As the charts below show, enforcement by concurrent competition agencies has increased substantially since the ERRA came into force.[1] From 2015 to 2019, sectoral regulators launched 13 new investigations, issued three infringement decisions, and settled two cases with commitments.[2] The growth of complaints (averaging 17 per year in the past two years) may signal confidence among stakeholders in the ability and willingness of sectoral regulators to take action. Only two sectoral regulators – the Northern Ireland Authority for Utility Regulation and NHS Improvement – are yet to open CA98 investigations.

The combined enforcement activity of the nine sectoral regulators, though, is still significantly outpaced by the CMA. In 2017/18, the CMA opened 10 new CA98 proceedings and issued seven infringement or commitment decisions.[3] It is not, however, solely the quantity of cases that matters. Recent actions by concurrent enforcers raise important points of principle and could have a significant legal and commercial impact.

In August 2018, Ofcom imposed a £50 million fine on Royal Mail for abusive discrimination – the second largest fine in UK competition proceedings to date, after the CMA’s (annulled) decision in Pfizer/Flynn. This case raises difficult legal questions, including whether conduct that is threatened but not implemented can give rise to an abuse, and the extent to which competition agencies have to assess pricing practices under the as efficient competitor test. How these questions are answered before the CAT will affect the development of UK competition law in general, not only in the postal sector.

In February 2019, the FCA imposed its first fine for competition violations on three asset managers. This case applied the principles of information exchange to bidding intentions in upcoming IPOs and placings. Aside from developing the law, the FCA viewed this decision as important to maintain the “credibility of the book-building process as a way to raise capital for companies,” particularly since “over £31 billion was raised on just the London Stock Exchange (LSE) markets in new investment between 2015 and 2018.” The FCA also provided a reasoned ‘no grounds for action’ decision in respect of certain information exchanges that were not liable to distort competition, thereby providing useful guidance for companies and their advisors.[4]

The Future

Concurrent enforcement has the advantage of bringing together the competition experience of the CMA with the specialist knowledge of the sectoral regulators. It has been strengthened by the UK Competition Network (UKCN), which helps the CMA and sectoral regulators to share expertise, coordinate investigations, and manage resources, including arranging inter-agency secondments. Since 2015, the CMA has published an annual concurrency report to monitor progress.
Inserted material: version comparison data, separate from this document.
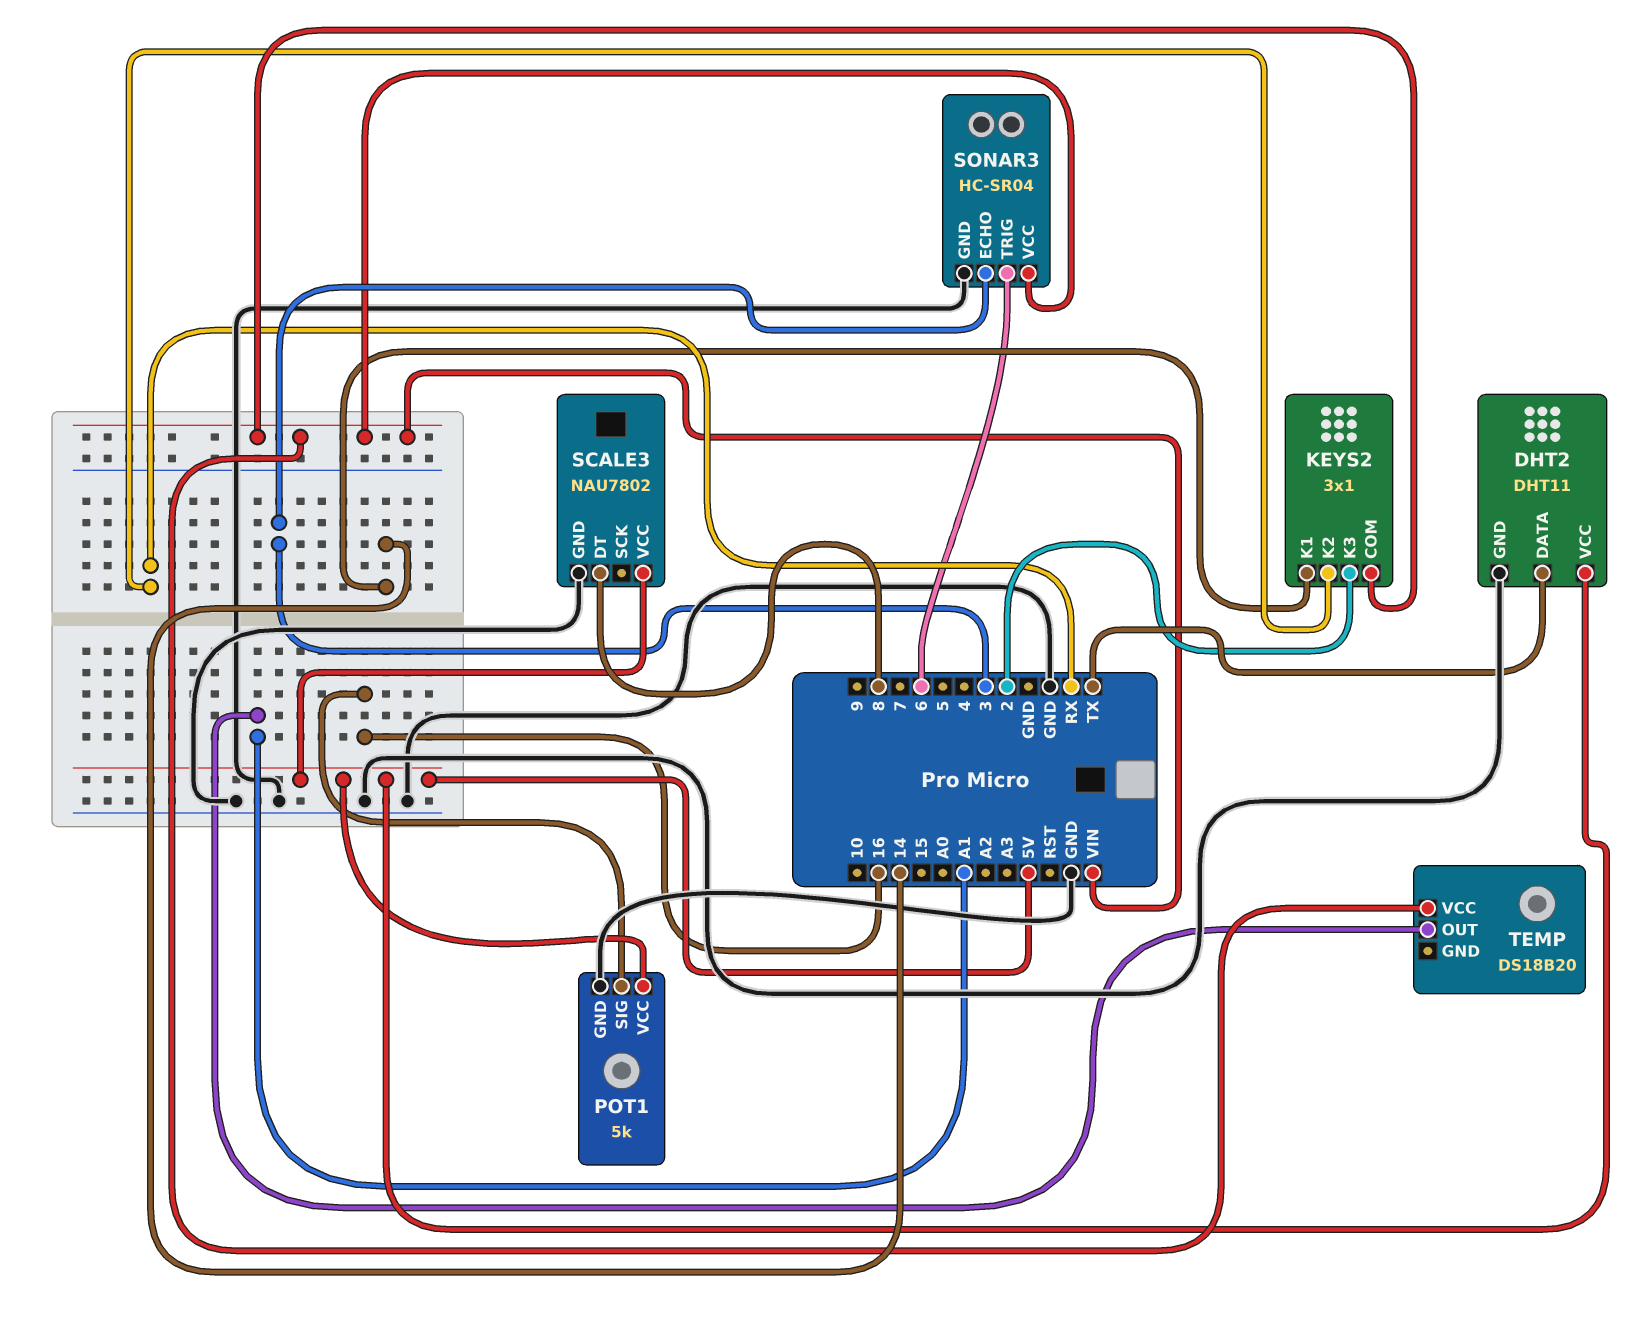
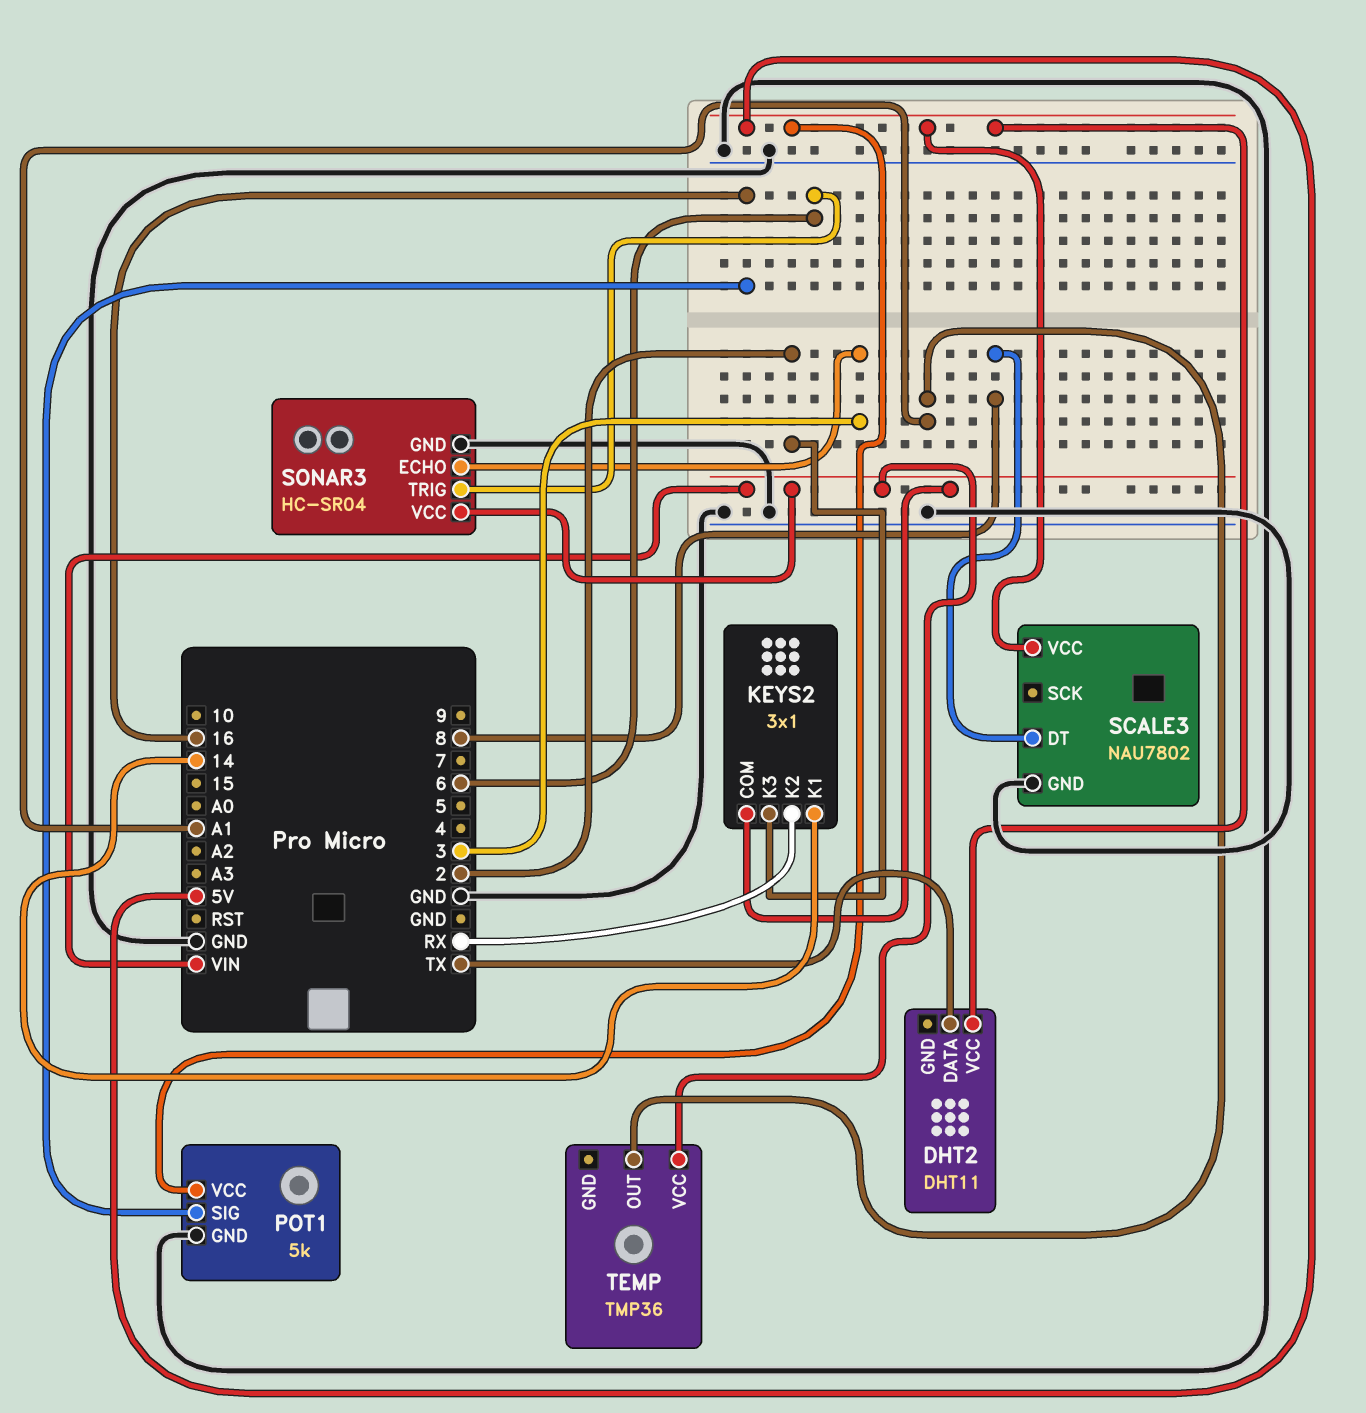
DHT2 pin GND: GND -> none
TEMP: DS18B20 -> TMP36

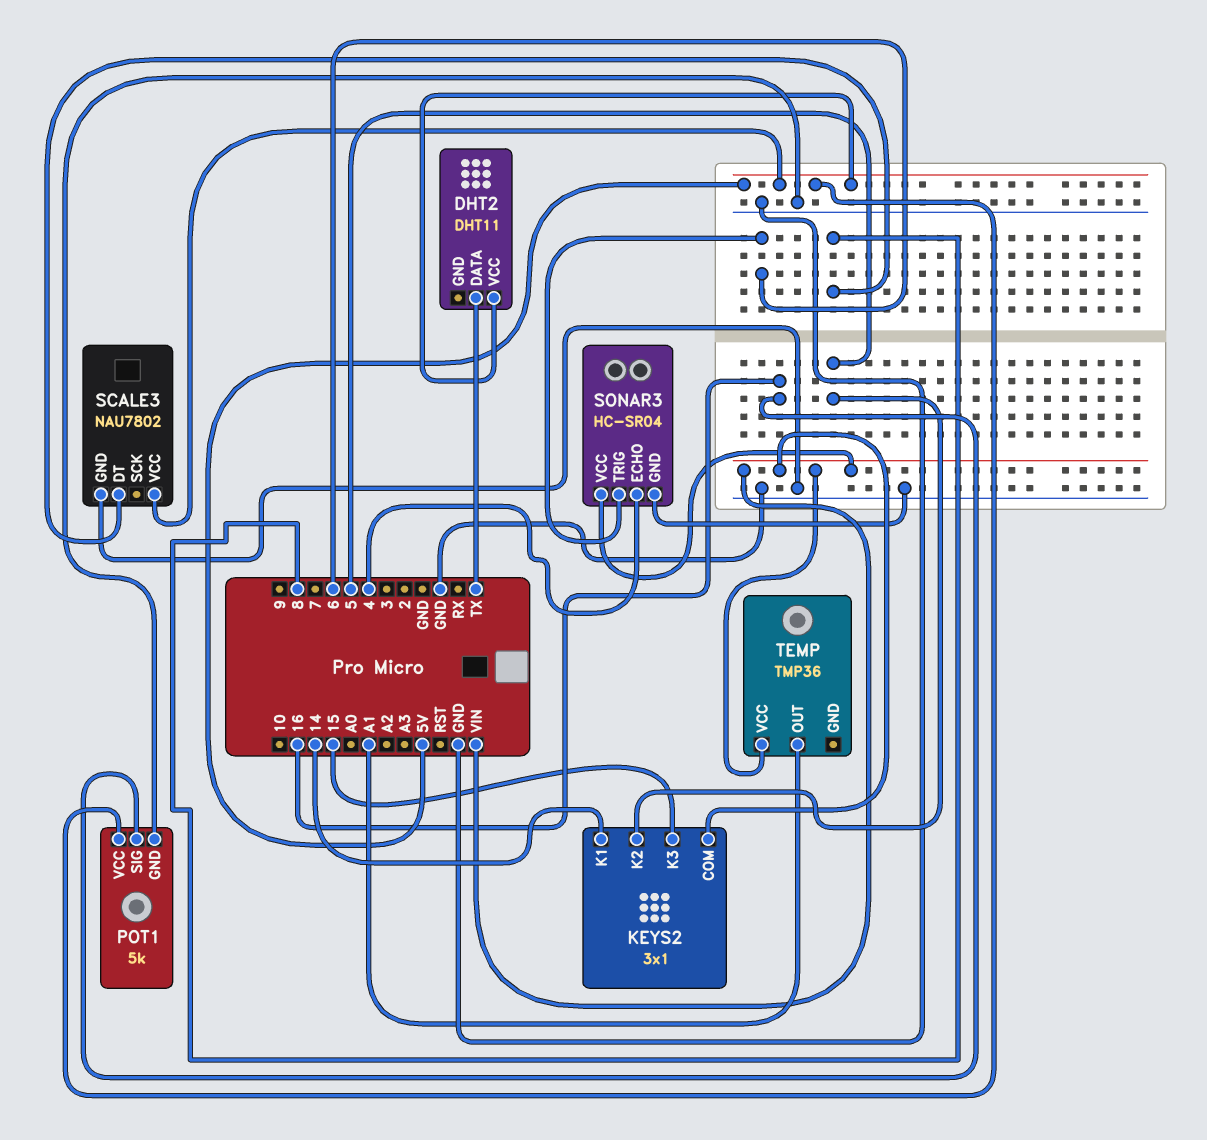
KEYS2 pin K2: RX -> 5
KEYS2 pin K3: 2 -> 15
SONAR3 pin ECHO: 3 -> 4

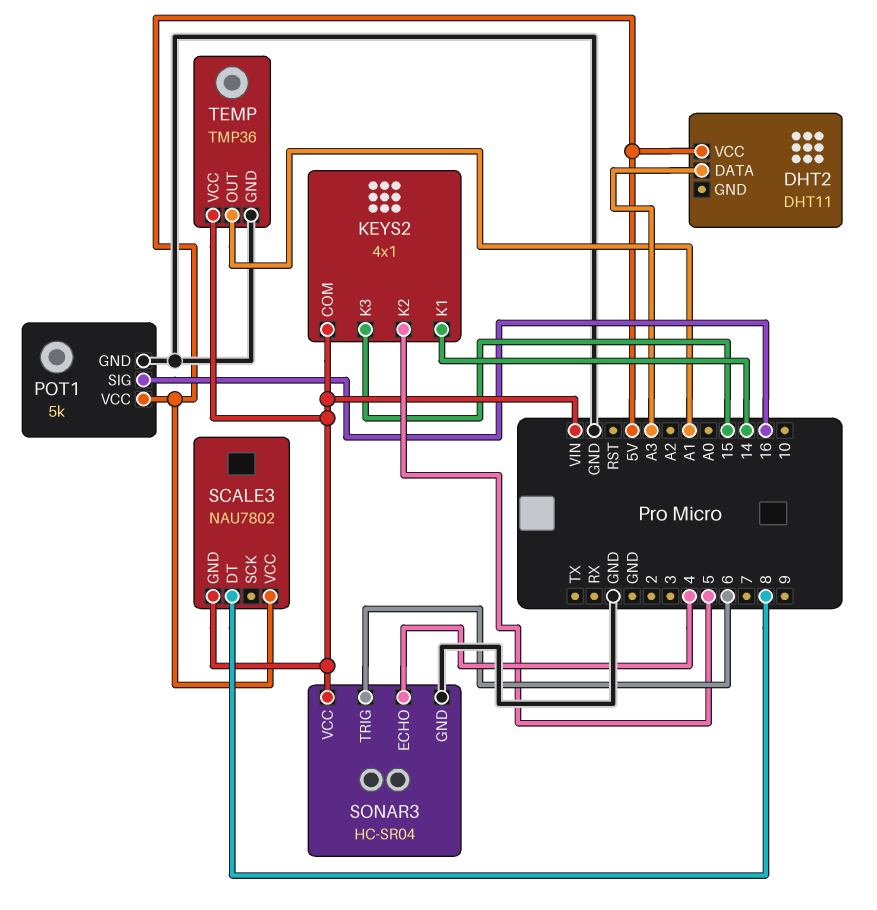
DHT2 pin DATA: TX -> A3
KEYS2: 3x1 -> 4x1
SCALE3 pin GND: GND -> VIN
TEMP pin GND: none -> GND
In its response to BEIS’ consultation, the CMA pointed to the increased volume of new cases launched by sectoral regulators since the ERRA came into force, arguing that regulators are not “defaulting to their regulatory powers where competition enforcement powers could be used.”[5] The CMA also noted a “step change” in its cooperation with sector regulators since the ERRA reforms. Aside from enforcement proceedings, sectoral regulators collaborate with the CMA in merger and market investigations (including energy and retail banking), as well as carrying out their own market studies.

Looking ahead, concurrent antitrust enforcement may become even more prominent following the UK’s withdrawal from the EU, particularly for cases that might otherwise be investigated exclusively by the European Commission.[6] BEIS is due to release the results of its consultation later this year.

[1]      Based on data from the CMA’s annual concurrency reports. ‘Interventions’ include infringement decisions and commitment decisions.

[2]      In addition, the CMA issued two infringement decision in the regulated sectors, including prohibiting restrictive agreements for parking arrangements at Heathrow airport (with assistance from the CAA) in 2018, and issuing an infringement decision in relation to conduct in the ophthalmology sector in 2015.

[3]      This includes two commitment decisions and five infringement decisions: CMA Annual Report and Accounts 2017/18 (year ending 31 March 2018).

[4]      See; and Case CMP/01-2016/CA98, Anti-competitive conduct in the asset management sector, FCA decision of 21 February 2019, paragraph 5.83 and Part 15.

[5]      Modernising consumer markets Green Paper: CMA response to Government consultation, 17 July 2018.

[6]      Whish, The United Kingdom’s ‘enhanced concurrency regime’ Competition Law Journal, 2018, Vol. 17, No. 2.